Purwati (36), warga setempat, mengaku sudah 15 tahun menjalani profesi ini bersama suaminya. Ia menuturkan, setiap hari bisa menghabiskan 60 hingga 100 kilogram ikan segar untuk diasap.
“Biasanya saya pasarkan ke pasar-pasar di Sidoarjo. Kalau warnanya sudah coklat keemasan, tandanya matang. Harus telaten, kalau tidak bisa gosong atau malah kurang kering,” ujar Purwati, Minggu (21/9/2025).
Namun, ia juga mengeluhkan sulitnya mencari batok kelapa sebagai bahan bakar utama.

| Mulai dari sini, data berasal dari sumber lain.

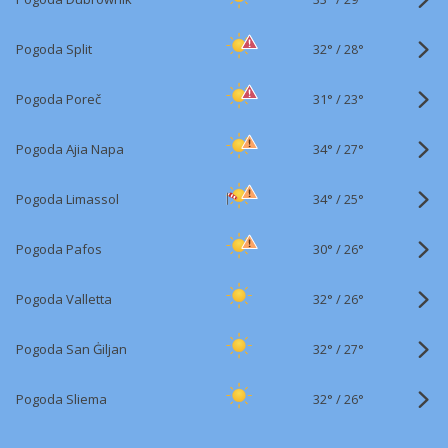
32°
/
Pogoda Split
28°
31°
/
Pogoda Poreč
23°
34°
/
Pogoda Ajia Napa
27°
34°
/
Pogoda Limassol
25°
30°
/
Pogoda Pafos
26°
32°
/
Pogoda Valletta
26°
32°
/
Pogoda San Ġiljan
27°
32°
/
Pogoda Sliema
26°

“Sekarang susah cari batok kelapa, harganya naik. Kadang di pasar pun kehabisan,” tambahnya.
Dari usaha sederhana itu, perputaran uang yang beredar di Penatarsewu bisa menembus miliaran rupiah setiap harinya. Thoyibah (55), perajin lain, menyebut ikan asap memberi keuntungan besar karena nilai jualnya meningkat dua kali lipat setelah diolah.
“Saya bisa memanggang sampai satu kwintal per hari. Mujair dan bandeng yang paling cepat laku. Dari Rp35 ribu per kilo, bisa jadi Rp60 ribu lebih setelah diasap,” ungkapnya.
Bagi warga, pengasapan ikan bukan sekadar pekerjaan, melainkan bagian dari identitas desa. Tradisi itu diwariskan lintas generasi, sekaligus menjadi ikon kuliner khas Sidoarjo.
“Selama orang masih suka makan ikan asap, kami akan terus produksi. Ini bukan hanya pekerjaan, tapi juga warisan keluarga,” pungkas Purwati.